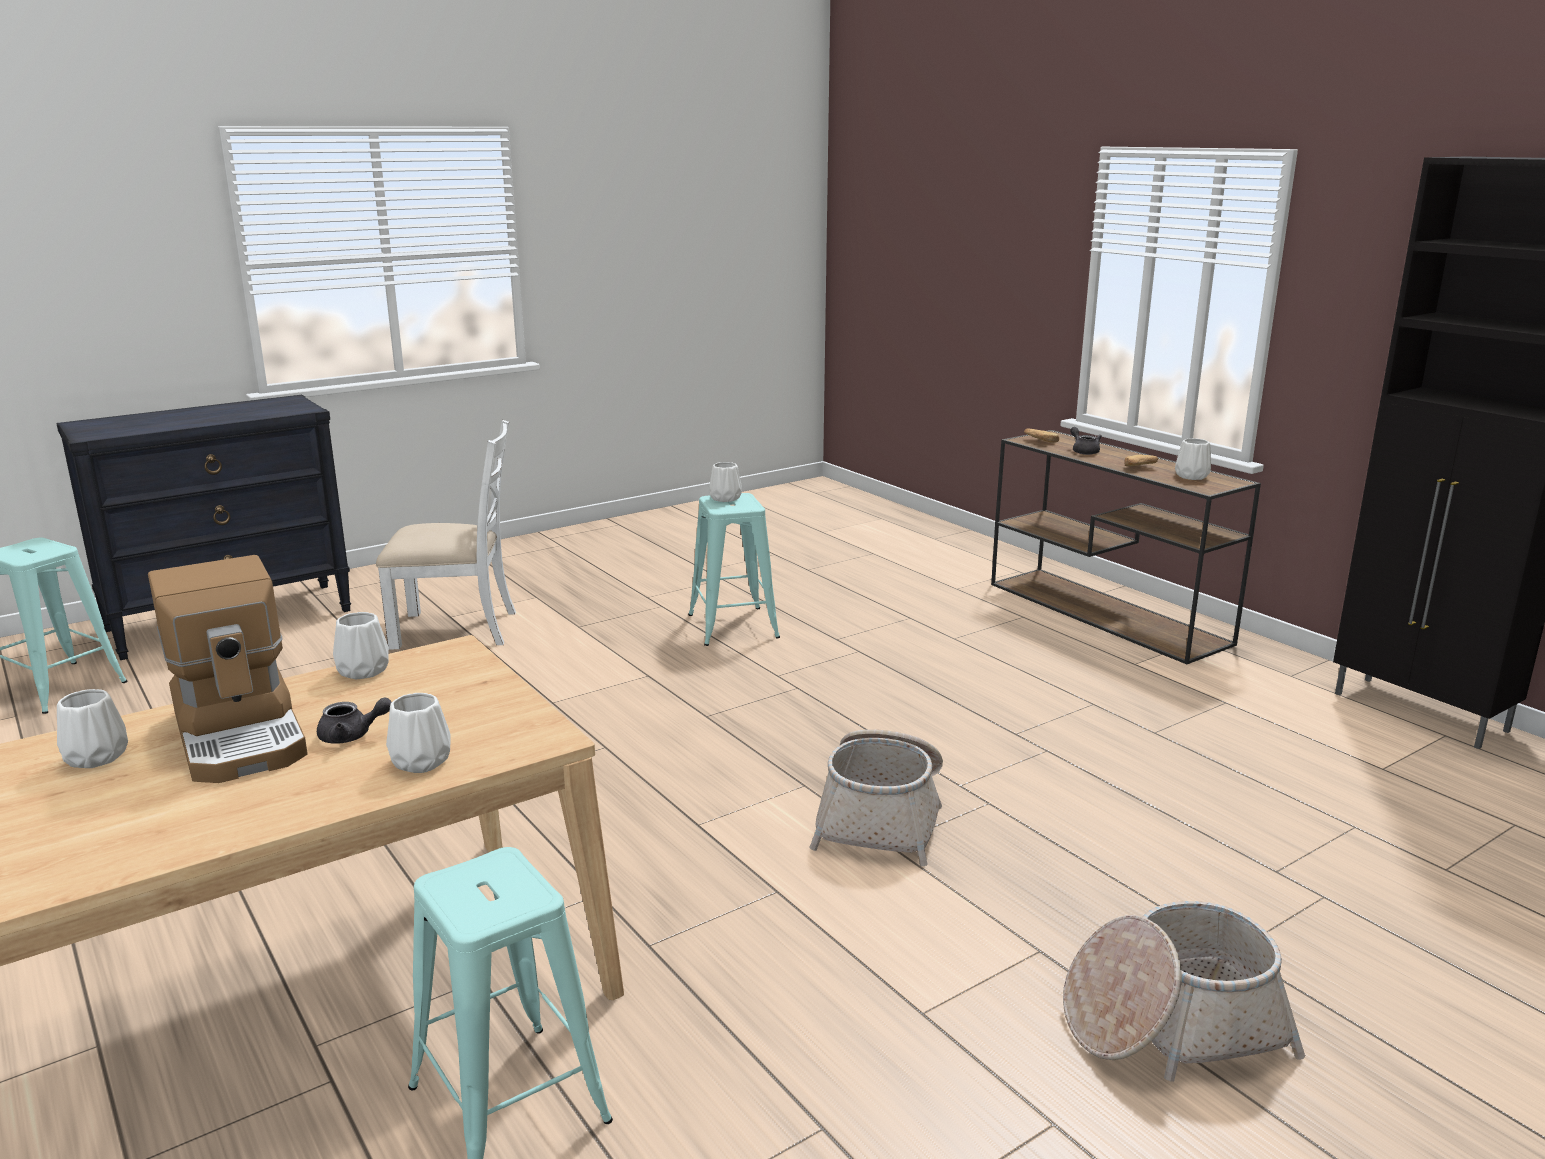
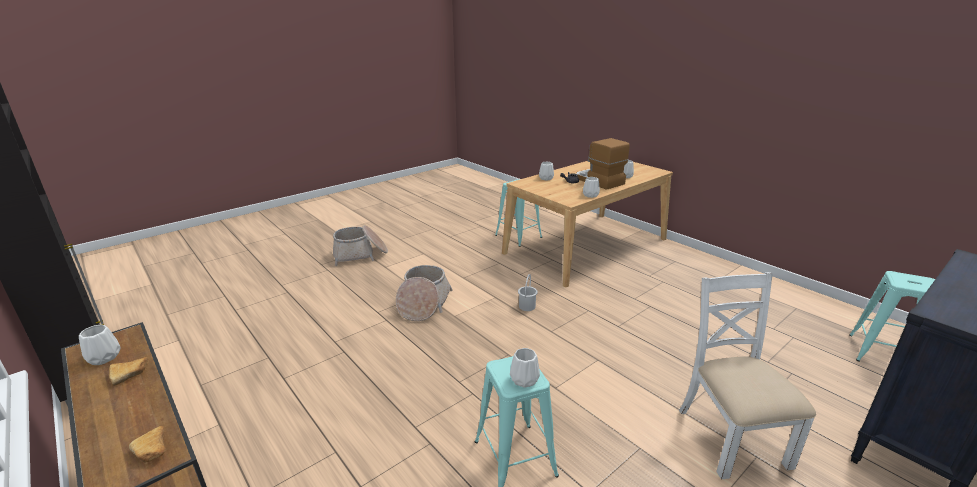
camera: 175 degrees right, 5 degrees up
(456, 629) = (730, 436): white chair -> white chair turned 90 degrees clockwise
(627, 797) = (527, 306): none -> white bucket
(1084, 451) = (133, 419): grey teapot -> none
※
▶ _Exercise_:
Your answer should consist of the lines of the listing that contain "degrees", copied as they stand.

▶ _Task solution_:
camera: 175 degrees right, 5 degrees up
(456, 629) = (730, 436): white chair -> white chair turned 90 degrees clockwise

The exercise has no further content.